First, Alito kept rescheduling the case, an unusual nine times, until after Ruth Bader Ginsberg died and her replacement Amy Coney Barrett was nominated, confirmed, and had time to settle into the job.
When Alito wrote the decision he lifted whole passages from the amicus briefs from people in Leo’s dark money network.
Then Alito (well, someone) released the draft of the ruling which froze the text. Justice Gorsuch signed on without requesting changes. Within days so had Thomas, Barrett, and Kavanaugh, again without requesting changes. That prevented Roberts from attempting a less sweeping decision.
That means this is more Alito’s court than Roberts’. And the public sees it as such. Or maybe it’s Leo’s court.
In a post from ten days ago Charles Jay of the Kos community reported that Sen. Angus King of Maine has changed his stance on gun control. That was prompted by the mass shooting in Lewiston, Maine back on October 25. He is joined by Sen. Martin Heinrich of New Mexico to introduce a new bill to prevent rifles from being automatically reloaded. Instead of restricting guns the new bill is about making guns less deadly. In this case it limits “large-capacity ammunition feeding devices” to ten rounds or fewer.
Rep. Jared Golden of Maine has also changed his position. He no longer opposes an assault weapons ban. Alas, the King-Heinrich bill doesn’t go as far as banning assault weapons. Even so, it is a good step in that it will reduce gun violence. Any bill that does that is good. Getting it passed is doubtful.
EJ Dionne of the Washington Post wrote a column about the King-Heinrich bill. It is not behind a paywall. A few things he wrote:
Yes, Republicans routinely oppose gun-safety measures.
But it’s also true that a fair share of Democrats representing rural areas are reluctant to join their big-city colleagues in support of laws too often cast as expressions of disrespect for traditions of gun ownership. The price of culture war politics is steep when it comes to gun regulation.
A provision in the bill says that if an existing gun violates the new magazine limits the owner can give it to a family member or sell it to the government.

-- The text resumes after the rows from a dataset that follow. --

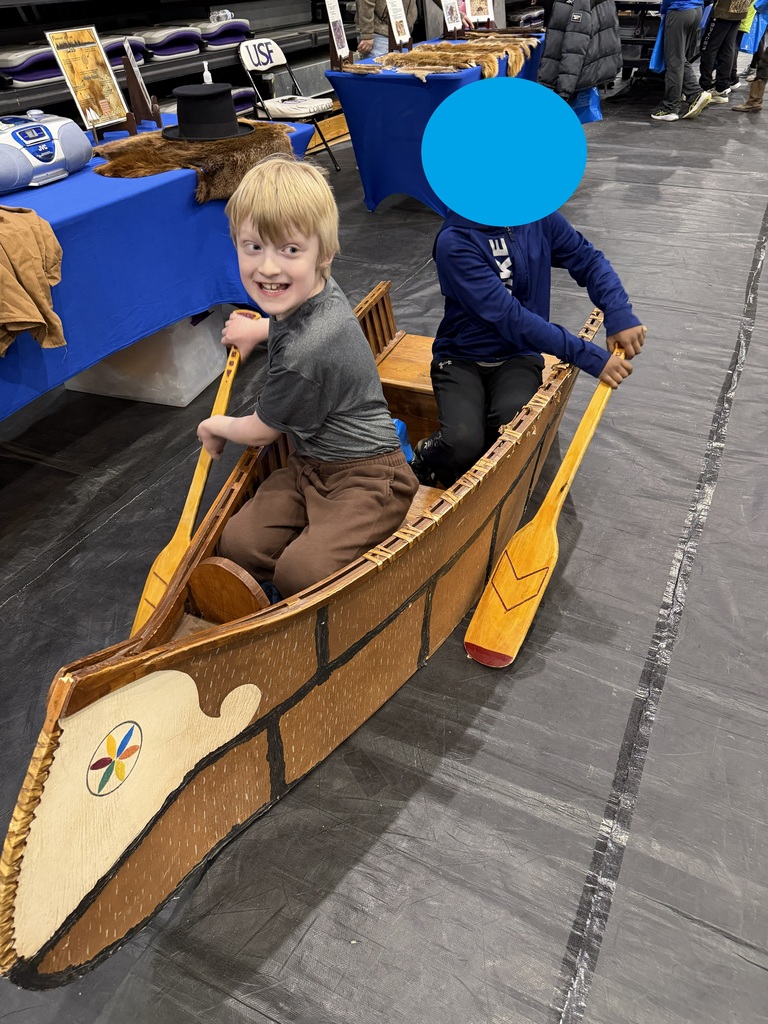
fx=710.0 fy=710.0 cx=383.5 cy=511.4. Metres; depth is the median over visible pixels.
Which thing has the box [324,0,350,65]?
sign
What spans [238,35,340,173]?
folding chair
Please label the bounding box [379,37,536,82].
fur pelts
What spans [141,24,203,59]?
stadium seat
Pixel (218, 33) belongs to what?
stadium seat
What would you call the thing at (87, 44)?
framed poster
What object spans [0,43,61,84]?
stadium seat
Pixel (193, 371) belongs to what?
plastic bin
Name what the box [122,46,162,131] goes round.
easel
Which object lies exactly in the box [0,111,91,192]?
boombox
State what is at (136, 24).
bleachers
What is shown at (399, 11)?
sign
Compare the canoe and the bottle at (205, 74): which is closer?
the canoe
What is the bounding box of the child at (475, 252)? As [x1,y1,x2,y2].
[409,83,642,488]
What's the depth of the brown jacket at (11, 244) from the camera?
1.74 m
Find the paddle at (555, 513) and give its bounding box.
[460,347,630,669]
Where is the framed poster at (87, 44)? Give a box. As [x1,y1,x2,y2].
[44,24,129,134]
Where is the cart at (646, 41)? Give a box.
[616,0,664,84]
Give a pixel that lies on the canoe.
(355, 635)
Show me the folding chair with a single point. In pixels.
(258, 61)
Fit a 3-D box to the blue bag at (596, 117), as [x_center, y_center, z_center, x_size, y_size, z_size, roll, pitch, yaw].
[1.436,-3.041,5.225,0.302,0.319,0.282,17,42,23]
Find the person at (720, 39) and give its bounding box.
[698,0,747,105]
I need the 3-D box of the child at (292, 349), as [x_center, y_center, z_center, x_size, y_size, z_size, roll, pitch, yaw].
[-0.171,-0.214,1.523,0.431,0.926,0.395,17,42,23]
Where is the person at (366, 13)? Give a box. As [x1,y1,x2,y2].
[352,0,416,58]
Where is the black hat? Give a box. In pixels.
[162,82,256,140]
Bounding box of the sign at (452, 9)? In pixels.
[442,0,463,34]
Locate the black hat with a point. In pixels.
(222, 95)
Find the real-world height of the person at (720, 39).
1.753 m
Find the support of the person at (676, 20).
on the floor
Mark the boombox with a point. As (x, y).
(41, 162)
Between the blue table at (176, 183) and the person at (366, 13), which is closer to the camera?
the blue table at (176, 183)
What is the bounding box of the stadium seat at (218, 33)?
[190,14,250,49]
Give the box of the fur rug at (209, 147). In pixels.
[95,121,298,201]
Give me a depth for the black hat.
2.42 m
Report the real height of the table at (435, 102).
0.777 m
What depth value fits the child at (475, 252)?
1.77 m
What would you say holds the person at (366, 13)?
on the floor
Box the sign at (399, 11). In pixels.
[385,0,410,48]
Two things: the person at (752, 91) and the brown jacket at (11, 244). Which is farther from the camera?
the person at (752, 91)
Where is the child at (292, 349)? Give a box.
[196,155,414,602]
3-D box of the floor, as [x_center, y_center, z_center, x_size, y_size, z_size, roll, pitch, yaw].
[1.362,-1.392,3.885,6.519,0.129,11.654,17,42,23]
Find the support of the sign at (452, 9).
on the table at (435, 102)
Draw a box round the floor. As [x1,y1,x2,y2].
[0,82,767,1023]
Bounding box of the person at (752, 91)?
[731,0,767,114]
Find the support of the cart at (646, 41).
on the floor
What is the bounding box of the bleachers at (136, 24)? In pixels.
[0,0,351,124]
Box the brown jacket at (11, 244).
[0,204,63,354]
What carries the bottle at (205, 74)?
on the blue table at (176, 183)
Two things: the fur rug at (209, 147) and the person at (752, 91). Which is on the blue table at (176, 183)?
the fur rug at (209, 147)
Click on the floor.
(442, 661)
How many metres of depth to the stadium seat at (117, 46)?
4.20 m
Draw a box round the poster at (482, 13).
[466,0,492,26]
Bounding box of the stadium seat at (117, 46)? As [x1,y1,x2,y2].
[98,32,147,65]
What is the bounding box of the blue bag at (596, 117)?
[571,86,602,123]
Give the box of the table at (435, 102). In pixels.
[323,29,544,213]
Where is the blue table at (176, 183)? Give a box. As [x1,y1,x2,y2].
[0,109,319,419]
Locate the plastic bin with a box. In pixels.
[66,306,229,407]
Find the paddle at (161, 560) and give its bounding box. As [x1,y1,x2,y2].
[128,317,254,635]
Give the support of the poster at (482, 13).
on the table at (435, 102)
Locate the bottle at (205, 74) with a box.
[201,60,212,83]
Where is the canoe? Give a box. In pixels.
[0,281,601,992]
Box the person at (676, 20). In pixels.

They can’t sell or give it to anyone else.
King and Heinrich have yet to find Republican co-sponsors, and — no surprise — the National Rifle Association wasted no time in coming out against the proposal. But the gun lobby’s power is slipping, and pollsters have found that parents’ worries about the safety of their children in school are increasingly driving the gun debate. One sign of change was passage last year of modest reforms in the Bipartisan Safer Communities Act, the first gun-safety measure enacted in nearly 30 years.
Yes, it’s astonishing that so many politicians who tout how tough they are on crime are eager to declare their loyalty to guns and those who manufacture them rather than to the people whose lives they threaten. But winning this fight requires pragmatism and persistence. Here’s hoping that some practical senators from gun-friendly states can turn the tide.
Drew Sherman tweeted a cartoon showing an elephant saying:
We don’t have a gun crisis, we have a mental health crisis!
I’m not gonna do anything about either of them, I just wanted to clarify.
This is fun! The White House posted a video of members of Dorrance Dance tap dancing through various rooms of the White House to the sounds of Duke Ellington’s jazz interpretation of a movement from Tchaikovsky’s Nutcracker. It’s quite good and enjoyable.
Better yet conservatives are pissed over it, though their reasoning doesn’t make any more sense than it usually does. The dance and decorations certainly look a whole lot better and more festive than when the nasty guy’s wife was in charge. Maybe they yearn for her strange décor?